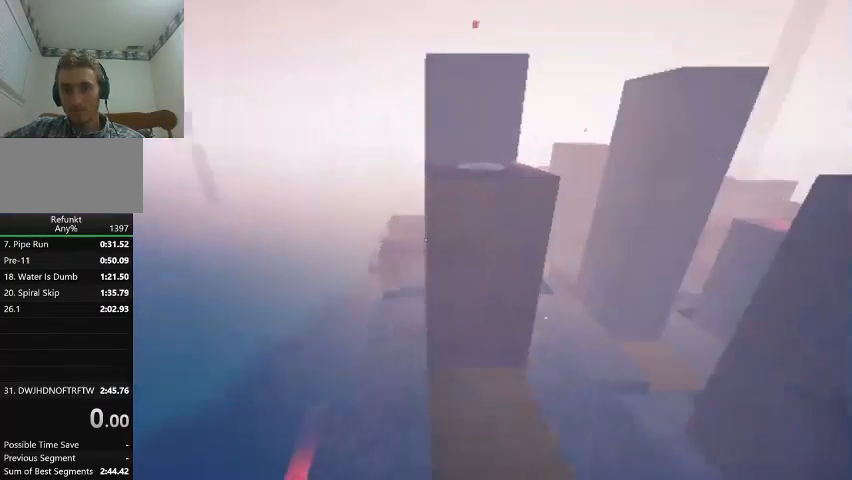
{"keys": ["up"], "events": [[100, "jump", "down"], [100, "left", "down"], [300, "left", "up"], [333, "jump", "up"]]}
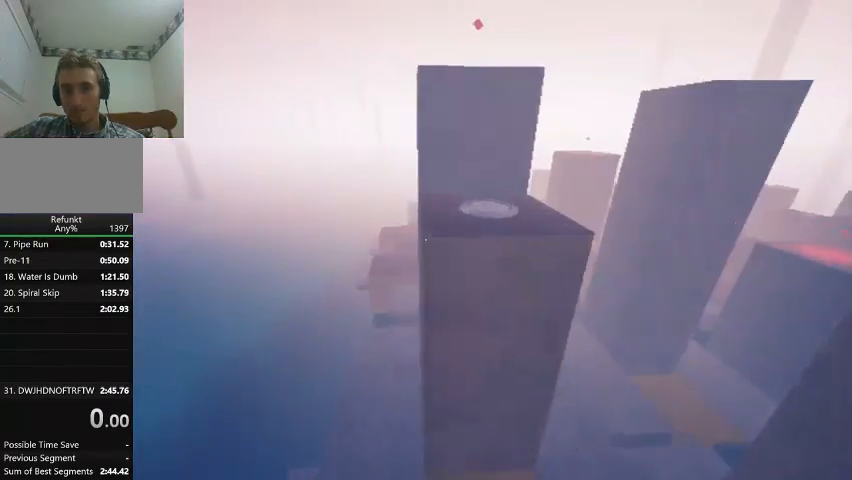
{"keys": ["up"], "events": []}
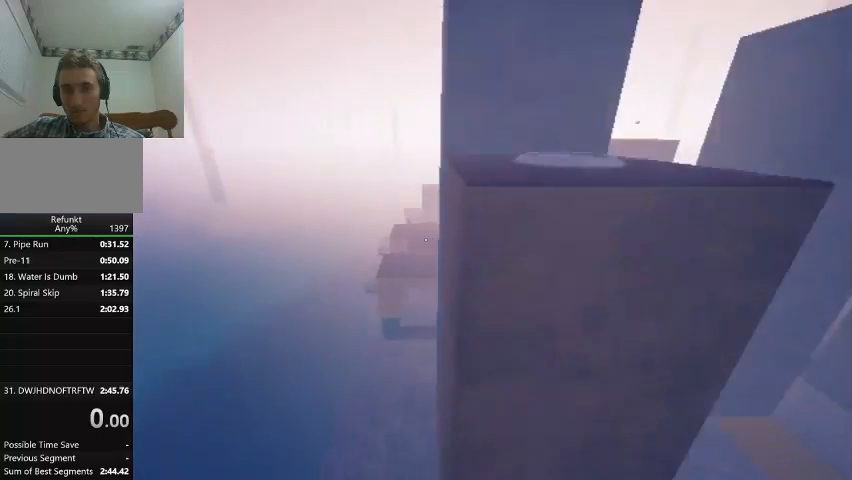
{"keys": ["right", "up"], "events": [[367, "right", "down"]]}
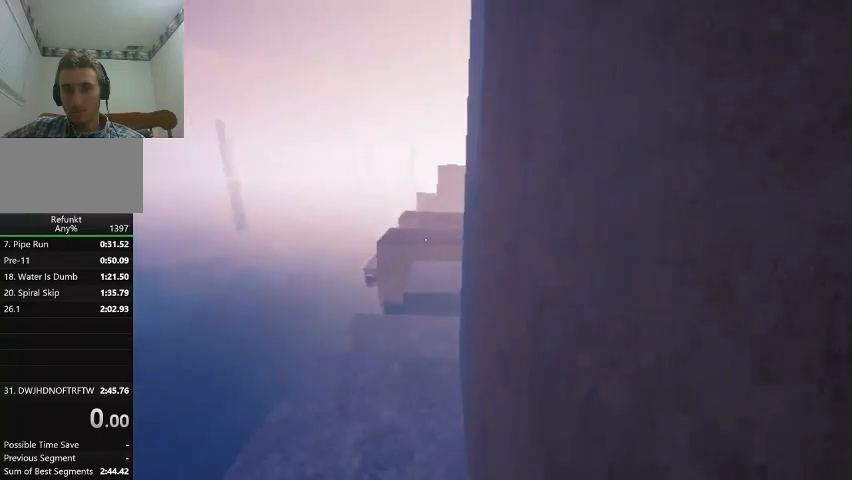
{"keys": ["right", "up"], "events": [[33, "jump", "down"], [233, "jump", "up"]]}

◇ ◇ ◇

> [EXERCISE DESCRIPTION]: Would you return all the data exactly as given, minus the pictures?

> [RESPONSE TO THE EXERCISE]:
{"keys": ["up"], "events": [[100, "jump", "down"], [100, "left", "down"], [300, "left", "up"], [333, "jump", "up"]]}
{"keys": ["up"], "events": []}
{"keys": ["right", "up"], "events": [[367, "right", "down"]]}
{"keys": ["right", "up"], "events": [[33, "jump", "down"], [233, "jump", "up"]]}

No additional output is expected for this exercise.